Even though its tempting to include all the things in your birth plan, your best bet is to keep it simple and only include the things most important to you. Things like room atmosphere, labor preferences, and pain management are all great things to include!
What type of situation makes you feel the most calm and relaxed? Do you want the lights dimmed? Do you want the room completely silent or would you rather have music playing? Are you ok with the people entering your room speaking at a regular volume or would you prefer everyone whispers? Do you plan to wear your own clothes or the provided hospital gown?
This is a big one when it comes to your preferences. How do you handle pain? Is your goal to deliver completely pain med free? Or do you plan to get an epidural from the beginning? Contingency plans are always a good idea as well. What if you originally planned pain med free, but you change your mind along the way?

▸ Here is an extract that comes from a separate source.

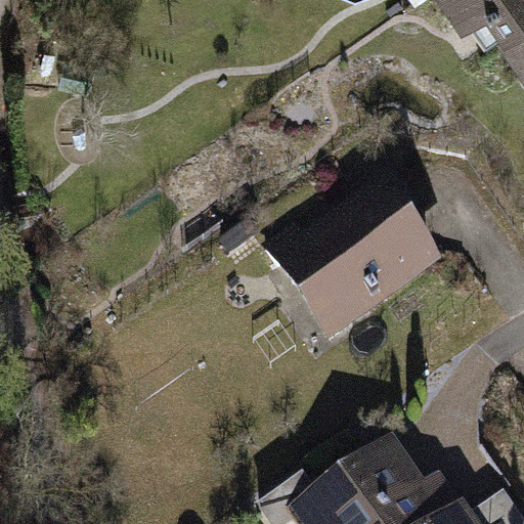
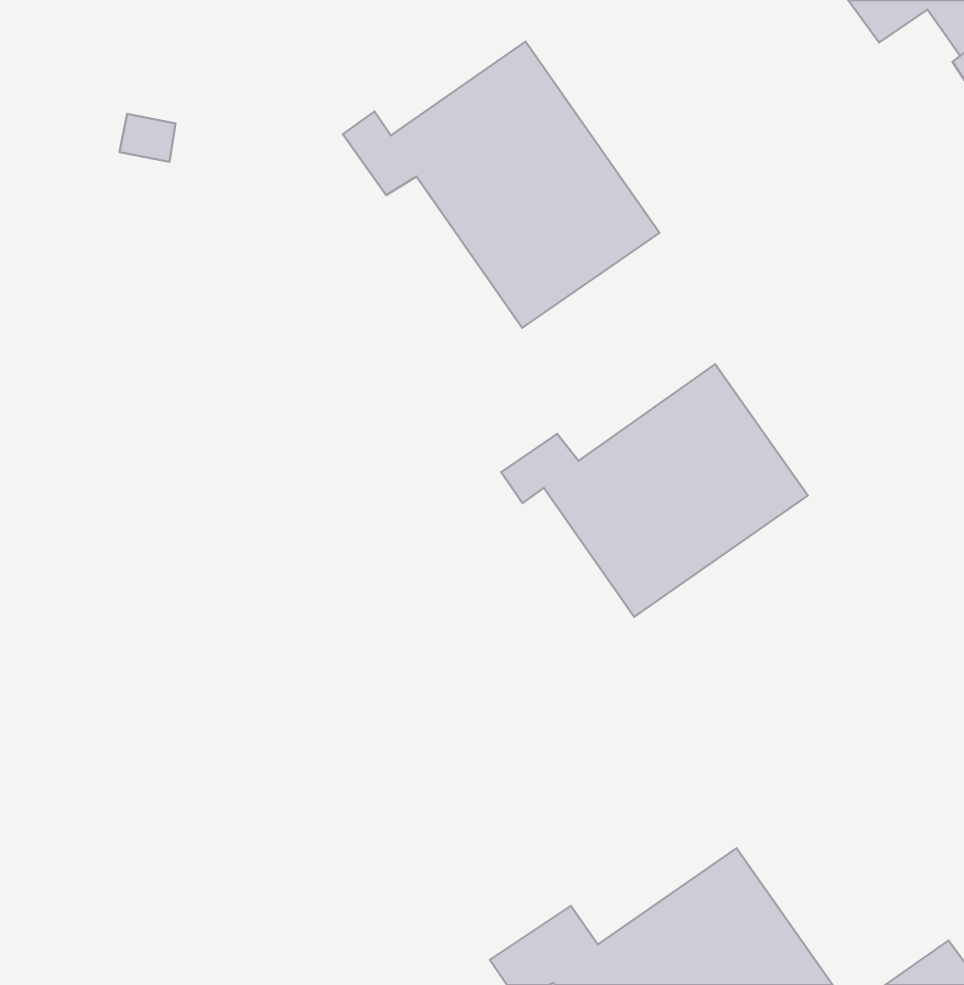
building: none -> [343,41,659,328]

These are your preferences for what will probably be the longest part of your labor. Vaginal checks - How frequently or non-frequently would you like them? Do you want to be monitored the whole time? Or would you prefer to be able to walk around freely? Do you want to use a birthing ball? Do you want to be able to take a bath or shower or labor in a birthing tub? If your labor stalls, do you want any kind of intervention such as pitocin?
Would you prefer to lay in the bed to deliver or would you rather be on all fours or in a squatting position? If you're planning on a vaginal birth, would you prefer not to have an episiotomy unless it’s medically necessary? Do you want a mirror to see your baby as he or she comes out? Do you want to pull the baby out yourself? Would you like your partner to cut the umbilical cord? And how soon after birth would you like this to happen? Do you want your baby placed on your abdomen right after delivery?
If you need a C-section, who would you like with you in the delivery room? If it’s not an emergency, are you interested in a gentle c-section and does the hospital offer those?
Feeding and Baby Care
After baby is born, you will need to think about feeding and care. For example, will you be breastfeeding or formula feeding? Do you want baby to get the Heb B, Vitamin K, and erythromycin immediately, after some skin to skin time, or not at all? Do you want baby to be allowed a pacifier? If you are having a boy, do you want him to be circumcised at the hospital, at a later date, or not at all?
Who should I share my birth plan with?
So obviously, you should share you birth plan with your doctor or midwife. Also to be included would be any one else who you plan to have in the room with you. It's also a good idea to bring a few copies with you to the hospital or birth center when you go into labor, as another doctor may wind up delivering your baby if your regular doctor isn't available.